#### PROBLEM DESCRIPTION
Turn every line of the records below into a Markdown table with the columns "No." and "Line", numbering the rows and leaving out blank lines.

──────── AVAILABLE RECORDS ────────

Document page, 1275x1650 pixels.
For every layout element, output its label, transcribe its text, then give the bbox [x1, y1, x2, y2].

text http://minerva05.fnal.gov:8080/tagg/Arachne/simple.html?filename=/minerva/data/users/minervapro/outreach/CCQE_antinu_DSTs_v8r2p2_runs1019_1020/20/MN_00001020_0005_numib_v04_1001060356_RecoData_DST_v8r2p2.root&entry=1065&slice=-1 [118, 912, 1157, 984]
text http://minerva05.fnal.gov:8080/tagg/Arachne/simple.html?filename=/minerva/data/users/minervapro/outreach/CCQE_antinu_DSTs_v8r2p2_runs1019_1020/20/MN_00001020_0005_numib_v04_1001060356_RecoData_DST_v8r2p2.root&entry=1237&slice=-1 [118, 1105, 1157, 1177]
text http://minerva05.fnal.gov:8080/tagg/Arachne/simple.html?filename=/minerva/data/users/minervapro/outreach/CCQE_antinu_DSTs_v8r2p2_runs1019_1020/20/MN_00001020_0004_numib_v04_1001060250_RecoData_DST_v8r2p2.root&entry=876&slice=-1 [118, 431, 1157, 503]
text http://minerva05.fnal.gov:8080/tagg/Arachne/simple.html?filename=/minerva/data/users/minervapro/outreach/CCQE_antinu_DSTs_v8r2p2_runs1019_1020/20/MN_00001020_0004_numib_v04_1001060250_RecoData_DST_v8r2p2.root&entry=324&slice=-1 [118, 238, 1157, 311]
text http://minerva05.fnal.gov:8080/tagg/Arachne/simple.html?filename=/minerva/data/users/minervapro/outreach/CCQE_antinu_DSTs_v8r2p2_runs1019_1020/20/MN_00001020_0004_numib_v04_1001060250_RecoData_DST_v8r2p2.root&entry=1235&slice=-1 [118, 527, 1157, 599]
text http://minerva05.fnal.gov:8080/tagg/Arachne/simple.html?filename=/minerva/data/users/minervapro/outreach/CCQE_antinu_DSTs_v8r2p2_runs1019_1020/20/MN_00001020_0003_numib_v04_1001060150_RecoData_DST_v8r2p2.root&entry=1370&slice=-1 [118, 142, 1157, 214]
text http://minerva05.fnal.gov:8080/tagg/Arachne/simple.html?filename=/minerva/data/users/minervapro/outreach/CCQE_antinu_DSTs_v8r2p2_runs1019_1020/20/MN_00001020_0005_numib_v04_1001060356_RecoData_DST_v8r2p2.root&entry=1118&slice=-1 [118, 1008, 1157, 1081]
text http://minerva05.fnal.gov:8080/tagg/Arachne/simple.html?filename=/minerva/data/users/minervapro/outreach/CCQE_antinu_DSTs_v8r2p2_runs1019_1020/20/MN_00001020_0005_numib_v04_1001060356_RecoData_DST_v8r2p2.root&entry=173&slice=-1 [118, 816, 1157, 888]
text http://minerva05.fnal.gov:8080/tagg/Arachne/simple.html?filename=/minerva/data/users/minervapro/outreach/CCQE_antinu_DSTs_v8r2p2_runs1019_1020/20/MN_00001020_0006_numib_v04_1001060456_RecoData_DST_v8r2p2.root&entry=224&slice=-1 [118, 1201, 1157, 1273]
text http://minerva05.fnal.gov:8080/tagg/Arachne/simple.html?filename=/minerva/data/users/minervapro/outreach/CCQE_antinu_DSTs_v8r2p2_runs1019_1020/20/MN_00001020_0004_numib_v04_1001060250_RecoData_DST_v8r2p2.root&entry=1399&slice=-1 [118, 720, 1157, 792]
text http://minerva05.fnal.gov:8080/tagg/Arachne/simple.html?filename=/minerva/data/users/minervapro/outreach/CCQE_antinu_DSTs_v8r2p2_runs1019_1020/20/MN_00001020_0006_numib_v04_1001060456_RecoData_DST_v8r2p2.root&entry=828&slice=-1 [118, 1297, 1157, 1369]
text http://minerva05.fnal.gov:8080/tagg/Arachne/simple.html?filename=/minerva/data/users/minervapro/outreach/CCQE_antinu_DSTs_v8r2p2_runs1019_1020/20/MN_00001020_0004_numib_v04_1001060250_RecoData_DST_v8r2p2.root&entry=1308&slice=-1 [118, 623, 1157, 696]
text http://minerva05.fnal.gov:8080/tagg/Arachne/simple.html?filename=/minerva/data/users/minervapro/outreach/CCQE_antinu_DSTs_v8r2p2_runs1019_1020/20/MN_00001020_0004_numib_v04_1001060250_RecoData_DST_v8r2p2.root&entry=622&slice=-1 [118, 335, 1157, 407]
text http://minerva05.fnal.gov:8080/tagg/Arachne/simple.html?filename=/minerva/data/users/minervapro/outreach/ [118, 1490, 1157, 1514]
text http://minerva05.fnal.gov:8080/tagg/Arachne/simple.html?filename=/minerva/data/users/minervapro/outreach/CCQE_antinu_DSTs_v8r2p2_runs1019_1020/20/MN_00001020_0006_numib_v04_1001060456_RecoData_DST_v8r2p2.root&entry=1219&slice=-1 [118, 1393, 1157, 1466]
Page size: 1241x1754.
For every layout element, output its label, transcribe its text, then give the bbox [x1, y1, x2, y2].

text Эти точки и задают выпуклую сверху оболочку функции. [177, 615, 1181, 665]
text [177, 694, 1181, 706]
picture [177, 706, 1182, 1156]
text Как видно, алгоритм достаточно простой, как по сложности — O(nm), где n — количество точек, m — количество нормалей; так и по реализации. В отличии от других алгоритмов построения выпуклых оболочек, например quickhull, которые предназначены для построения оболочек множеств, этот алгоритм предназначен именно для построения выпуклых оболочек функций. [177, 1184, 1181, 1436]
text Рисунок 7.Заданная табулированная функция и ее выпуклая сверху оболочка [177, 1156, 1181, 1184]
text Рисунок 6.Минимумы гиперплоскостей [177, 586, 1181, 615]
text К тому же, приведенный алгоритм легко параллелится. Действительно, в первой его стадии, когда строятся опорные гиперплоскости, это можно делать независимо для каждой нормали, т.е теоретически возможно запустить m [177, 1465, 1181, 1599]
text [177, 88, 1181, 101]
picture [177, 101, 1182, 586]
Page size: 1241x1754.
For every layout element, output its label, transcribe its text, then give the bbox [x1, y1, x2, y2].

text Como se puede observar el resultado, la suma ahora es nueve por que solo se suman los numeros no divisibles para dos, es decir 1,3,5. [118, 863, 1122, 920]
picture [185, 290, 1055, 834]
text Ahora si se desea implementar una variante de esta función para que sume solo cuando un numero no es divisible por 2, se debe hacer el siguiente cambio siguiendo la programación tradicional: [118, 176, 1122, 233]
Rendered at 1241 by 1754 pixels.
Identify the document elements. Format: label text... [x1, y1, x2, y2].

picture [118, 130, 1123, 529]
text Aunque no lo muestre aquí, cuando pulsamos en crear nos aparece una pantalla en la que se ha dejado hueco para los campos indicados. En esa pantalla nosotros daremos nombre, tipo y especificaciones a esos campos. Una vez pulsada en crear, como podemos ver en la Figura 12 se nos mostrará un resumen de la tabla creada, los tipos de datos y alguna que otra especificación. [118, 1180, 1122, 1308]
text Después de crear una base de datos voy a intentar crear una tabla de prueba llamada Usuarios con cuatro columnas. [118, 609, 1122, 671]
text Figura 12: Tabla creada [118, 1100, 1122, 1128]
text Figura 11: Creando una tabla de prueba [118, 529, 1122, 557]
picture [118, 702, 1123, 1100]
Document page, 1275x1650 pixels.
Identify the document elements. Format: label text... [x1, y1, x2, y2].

────────

#### COMPLETED EXERCISE
| No. | Line |
|---|---|
| 1 | Document page, 1275x1650 pixels. |
| 2 | For every layout element, output its label, transcribe its text, then give the bbox [x1, y1, x2, y2]. |
| 3 | text http://minerva05.fnal.gov:8080/tagg/Arachne/simple.html?filename=/minerva/data/users/minervapro/outreach/CCQE_antinu_DSTs_v8r2p2_runs1019_1020/20/MN_00001020_0005_numib_v04_1001060356_RecoData_DST_v8r2p2.root&entry=1065&slice=-1 [118, 912, 1157, 984] |
| 4 | text http://minerva05.fnal.gov:8080/tagg/Arachne/simple.html?filename=/minerva/data/users/minervapro/outreach/CCQE_antinu_DSTs_v8r2p2_runs1019_1020/20/MN_00001020_0005_numib_v04_1001060356_RecoData_DST_v8r2p2.root&entry=1237&slice=-1 [118, 1105, 1157, 1177] |
| 5 | text http://minerva05.fnal.gov:8080/tagg/Arachne/simple.html?filename=/minerva/data/users/minervapro/outreach/CCQE_antinu_DSTs_v8r2p2_runs1019_1020/20/MN_00001020_0004_numib_v04_1001060250_RecoData_DST_v8r2p2.root&entry=876&slice=-1 [118, 431, 1157, 503] |
| 6 | text http://minerva05.fnal.gov:8080/tagg/Arachne/simple.html?filename=/minerva/data/users/minervapro/outreach/CCQE_antinu_DSTs_v8r2p2_runs1019_1020/20/MN_00001020_0004_numib_v04_1001060250_RecoData_DST_v8r2p2.root&entry=324&slice=-1 [118, 238, 1157, 311] |
| 7 | text http://minerva05.fnal.gov:8080/tagg/Arachne/simple.html?filename=/minerva/data/users/minervapro/outreach/CCQE_antinu_DSTs_v8r2p2_runs1019_1020/20/MN_00001020_0004_numib_v04_1001060250_RecoData_DST_v8r2p2.root&entry=1235&slice=-1 [118, 527, 1157, 599] |
| 8 | text http://minerva05.fnal.gov:8080/tagg/Arachne/simple.html?filename=/minerva/data/users/minervapro/outreach/CCQE_antinu_DSTs_v8r2p2_runs1019_1020/20/MN_00001020_0003_numib_v04_1001060150_RecoData_DST_v8r2p2.root&entry=1370&slice=-1 [118, 142, 1157, 214] |
| 9 | text http://minerva05.fnal.gov:8080/tagg/Arachne/simple.html?filename=/minerva/data/users/minervapro/outreach/CCQE_antinu_DSTs_v8r2p2_runs1019_1020/20/MN_00001020_0005_numib_v04_1001060356_RecoData_DST_v8r2p2.root&entry=1118&slice=-1 [118, 1008, 1157, 1081] |
| 10 | text http://minerva05.fnal.gov:8080/tagg/Arachne/simple.html?filename=/minerva/data/users/minervapro/outreach/CCQE_antinu_DSTs_v8r2p2_runs1019_1020/20/MN_00001020_0005_numib_v04_1001060356_RecoData_DST_v8r2p2.root&entry=173&slice=-1 [118, 816, 1157, 888] |
| 11 | text http://minerva05.fnal.gov:8080/tagg/Arachne/simple.html?filename=/minerva/data/users/minervapro/outreach/CCQE_antinu_DSTs_v8r2p2_runs1019_1020/20/MN_00001020_0006_numib_v04_1001060456_RecoData_DST_v8r2p2.root&entry=224&slice=-1 [118, 1201, 1157, 1273] |
| 12 | text http://minerva05.fnal.gov:8080/tagg/Arachne/simple.html?filename=/minerva/data/users/minervapro/outreach/CCQE_antinu_DSTs_v8r2p2_runs1019_1020/20/MN_00001020_0004_numib_v04_1001060250_RecoData_DST_v8r2p2.root&entry=1399&slice=-1 [118, 720, 1157, 792] |
| 13 | text http://minerva05.fnal.gov:8080/tagg/Arachne/simple.html?filename=/minerva/data/users/minervapro/outreach/CCQE_antinu_DSTs_v8r2p2_runs1019_1020/20/MN_00001020_0006_numib_v04_1001060456_RecoData_DST_v8r2p2.root&entry=828&slice=-1 [118, 1297, 1157, 1369] |
| 14 | text http://minerva05.fnal.gov:8080/tagg/Arachne/simple.html?filename=/minerva/data/users/minervapro/outreach/CCQE_antinu_DSTs_v8r2p2_runs1019_1020/20/MN_00001020_0004_numib_v04_1001060250_RecoData_DST_v8r2p2.root&entry=1308&slice=-1 [118, 623, 1157, 696] |
| 15 | text http://minerva05.fnal.gov:8080/tagg/Arachne/simple.html?filename=/minerva/data/users/minervapro/outreach/CCQE_antinu_DSTs_v8r2p2_runs1019_1020/20/MN_00001020_0004_numib_v04_1001060250_RecoData_DST_v8r2p2.root&entry=622&slice=-1 [118, 335, 1157, 407] |
| 16 | text http://minerva05.fnal.gov:8080/tagg/Arachne/simple.html?filename=/minerva/data/users/minervapro/outreach/ [118, 1490, 1157, 1514] |
| 17 | text http://minerva05.fnal.gov:8080/tagg/Arachne/simple.html?filename=/minerva/data/users/minervapro/outreach/CCQE_antinu_DSTs_v8r2p2_runs1019_1020/20/MN_00001020_0006_numib_v04_1001060456_RecoData_DST_v8r2p2.root&entry=1219&slice=-1 [118, 1393, 1157, 1466] |
| 18 | Page size: 1241x1754. |
| 19 | For every layout element, output its label, transcribe its text, then give the bbox [x1, y1, x2, y2]. |
| 20 | text Эти точки и задают выпуклую сверху оболочку функции. [177, 615, 1181, 665] |
| 21 | text [177, 694, 1181, 706] |
| 22 | picture [177, 706, 1182, 1156] |
| 23 | text Как видно, алгоритм достаточно простой, как по сложности — O(nm), где n — количество точек, m — количество нормалей; так и по реализации. В отличии от других алгоритмов построения выпуклых оболочек, например quickhull, которые предназначены для построения оболочек множеств, этот алгоритм предназначен именно для построения выпуклых оболочек функций. [177, 1184, 1181, 1436] |
| 24 | text Рисунок 7.Заданная табулированная функция и ее выпуклая сверху оболочка [177, 1156, 1181, 1184] |
| 25 | text Рисунок 6.Минимумы гиперплоскостей [177, 586, 1181, 615] |
| 26 | text К тому же, приведенный алгоритм легко параллелится. Действительно, в первой его стадии, когда строятся опорные гиперплоскости, это можно делать независимо для каждой нормали, т.е теоретически возможно запустить m [177, 1465, 1181, 1599] |
| 27 | text [177, 88, 1181, 101] |
| 28 | picture [177, 101, 1182, 586] |
| 29 | Page size: 1241x1754. |
| 30 | For every layout element, output its label, transcribe its text, then give the bbox [x1, y1, x2, y2]. |
| 31 | text Como se puede observar el resultado, la suma ahora es nueve por que solo se suman los numeros no divisibles para dos, es decir 1,3,5. [118, 863, 1122, 920] |
| 32 | picture [185, 290, 1055, 834] |
| 33 | text Ahora si se desea implementar una variante de esta función para que sume solo cuando un numero no es divisible por 2, se debe hacer el siguiente cambio siguiendo la programación tradicional: [118, 176, 1122, 233] |
| 34 | Rendered at 1241 by 1754 pixels. |
| 35 | Identify the document elements. Format: label text... [x1, y1, x2, y2]. |
| 36 | picture [118, 130, 1123, 529] |
| 37 | text Aunque no lo muestre aquí, cuando pulsamos en crear nos aparece una pantalla en la que se ha dejado hueco para los campos indicados. En esa pantalla nosotros daremos nombre, tipo y especificaciones a esos campos. Una vez pulsada en crear, como podemos ver en la Figura 12 se nos mostrará un resumen de la tabla creada, los tipos de datos y alguna que otra especificación. [118, 1180, 1122, 1308] |
| 38 | text Después de crear una base de datos voy a intentar crear una tabla de prueba llamada Usuarios con cuatro columnas. [118, 609, 1122, 671] |
| 39 | text Figura 12: Tabla creada [118, 1100, 1122, 1128] |
| 40 | text Figura 11: Creando una tabla de prueba [118, 529, 1122, 557] |
| 41 | picture [118, 702, 1123, 1100] |
| 42 | Document page, 1275x1650 pixels. |
| 43 | Identify the document elements. Format: label text... [x1, y1, x2, y2]. |